El tripartito ante el juicio final
La argamasa institucional que cohesionaba el Gobierno de José Montilla presenta fisuras. No, pésimo arranque; mejor nos olvidamos de lo políticamente correcto y lo contamos al desnudo: el afán de la izquierda catalana por conservar el poder, que motivó la reedición del tripartito y (con excepciones) lo ha mantenido unido estos tres años, preocupa ahora menos a los socios que la necesidad perentoria de salvar los muebles en las inciertas elecciones de 2010. Se exprese mediante eufemismos o a las claras, la realidad es la misma: el tripartito está haciendo aguas.
Es bien conocido el espíritu fundacional que en 2006 inspiró el voluntariosamente bautizado como "Govern d'Entesa": la prioridad compartida era no reproducir el vodevil de despropósitos que caracterizó el primer Gobierno de izquierdas tras la era pujolista. De modo que los tres partidos se conjuraron para poner sordina a sus diferencias y aplicarse a la doble tarea de desplegar el nuevo Estatuto y desarrollar unas políticas sociales acordes con su ideario. La primera misión, aunque fructífera en cuanto al aumento de las inversiones del Estado y a la mejora (tardía) de la financiación, ha consumido tantas energías que al final las alegrías han resultado efímeras, y la sentencia venidera del Tribunal Constitucional amenaza con acabar de aguar la fiesta. Similar infortunio ha acompañado al compromiso social de la Generalitat: sus esfuerzos, meritorios aunque lastrados por la escasez de recursos, han quedado empequeñecidos ante la magnitud de una crisis que ha abocado al paro a más de medio millón de catalanes. El balance del primer trienio del tripartito, pues, difícilmente puede colmar las expectativas de quienes con mayor o menor entusiasmo respaldaron esta fórmula de gobierno.
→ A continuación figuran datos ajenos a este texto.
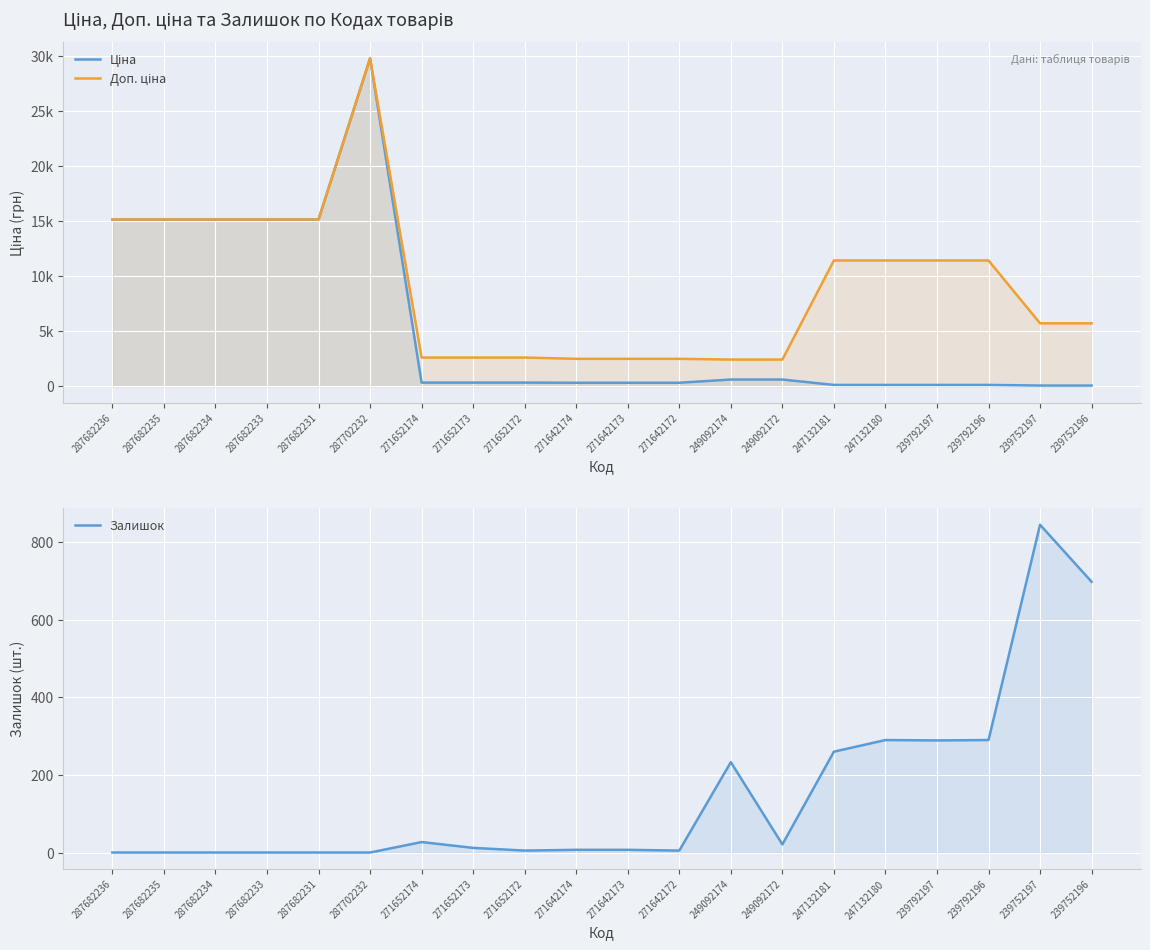

Reading right to left, what are all the values shown in this chart?

Ціна: 239752196=57.0	239752197=57.0	239792196=114.1	239792197=114.1	247132180=114.1	247132181=114.1	249092172=603.7	249092174=603.7	271642172=310.3	271642173=310.3	271642174=310.3	271652172=324.8	271652173=324.8	271652174=324.8	287702232=29747.2	287682231=15120.0	287682233=15120.0	287682234=15120.0	287682235=15120.0	287682236=15120.0
Доп. ціна: 239752196=5705.0	239752197=5705.0	239792196=11410.0	239792197=11410.0	247132180=11410.0	247132181=11410.0	249092172=2414.8	249092174=2414.8	271642172=2482.4	271642173=2482.4	271642174=2482.4	271652172=2598.3	271652173=2598.3	271652174=2598.3	287702232=29747.2	287682231=15120.0	287682233=15120.0	287682234=15120.0	287682235=15120.0	287682236=15120.0
Залишок: 239752196=698.0	239752197=845.0	239792196=290.0	239792197=289.0	247132180=290.0	247132181=260.0	249092172=21.0	249092174=233.0	271642172=5.0	271642173=7.0	271642174=7.0	271652172=5.0	271652173=12.0	271652174=27.0	287702232=0.0	287682231=0.0	287682233=0.0	287682234=0.0	287682235=0.0	287682236=0.0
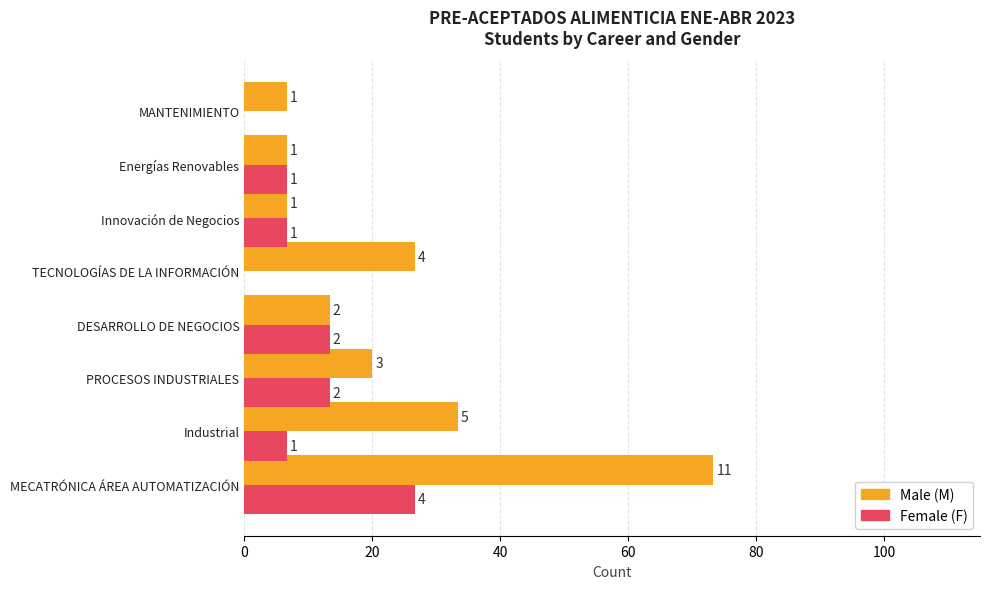

Reading left to right, list all the values displayed in this chart.

Male (M): 73.3	33.3	20.0	13.3	26.7	6.7	6.7	6.7
Female (F): 26.7	6.7	13.3	13.3	0.0	6.7	6.7	0.0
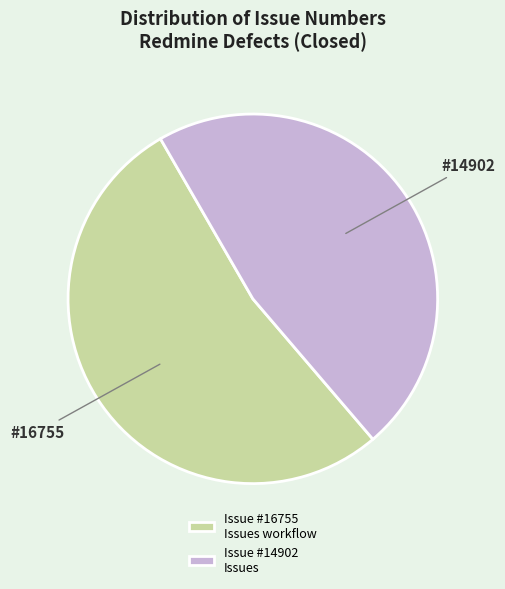

Rank the categories by value from highest to lowest.

Issue #16755 Issues workflow, Issue #14902 Issues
En consonancia con este panorama, la prolongación de la alianza a tres bandas más allá de los comicios de 2010 cotiza a la baja en el parqué de las encuestas, no por oscilante menos fiable como termómetro sociológico.
Montilla afronta retos titánicos: retomar las riendas del Gobierno y defender el Estatuto a riesgo de espantar a los votantes del PSC
Pese a este sinfín de tribulaciones, al menos el presidente Montilla sí había logrado poner en valor sus virtudes y hacerse perdonar los defectos. Es el suyo un liderazgo átono, que suple la ausencia de carisma populista con un hieratismo zen que no levanta pasiones pero intenta infundir confianza. En comparación con la osada genialidad de su predecesor y las piruetas circenses de su antagonista de la Moncloa, Montilla encarna el arquetipo del gobernante con nervios de acero, previsible hasta el tedio, capaz de imponer el orden en sus filas. Atributo este último que, a tenor de los recientes acontecimientos, por ahora procede poner en cuarentena.
A decir verdad, desencuentros entre partidos y consejeros, cuando no encontronazos, los ha habido desde el minuto uno de la legislatura. Basta recordar la disputa entre Joan Saura y Montserrat Tura a cuenta de los Mossos, o la bronca entre PSC e ICV sobre la retirada de las bolsas de plástico, por no hablar del rechazo ecosocialista a la Ley de Educación, acaso la más trascendente de este mandato. La novedad es que hasta ahora las crisis estallaban y se atajaban de inmediato, mientras que en estos días el tripartito se ha declarado en estado de conflicto permanente. El más candente es el desacuerdo de Iniciativa con la proyectada reforma del impuesto de sucesiones, pugna imperdonable por cuanto la promesa figuraba en el programa de Gobierno y los socios han tenido tres años para pactar una fórmula. Al tiempo, el líder de Esquerra, Joan Puigcercós, anuncia un acuerdo sobre la Ley del Comercio que no confirma ni su correligionario Josep Huguet, responsable del ramo, ni los consejeros del PSC concernidos. Otro tanto ha hecho el también republicano Jordi Ausàs con la Ley de Ordenación Territorial, que topa con los intereses municipales del PSC. Todo ello, mientras ERC jalea las consultas soberanistas del próximo domingo y a la espera de la sentencia sobre el Estatuto, que pondrá a prueba la cada vez más precaria cohesión del Gobierno catalán.
A menos de 11 meses de las elecciones, Montilla afronta dos retos titánicos: retomar las riendas del desbocado tripartito y liderar la defensa del Estatuto sin espantar a los votantes del PSC ajenos a la retórica identitaria. Que los supere es condición necesaria, pero no suficiente, para aspirar a un segundo mandato.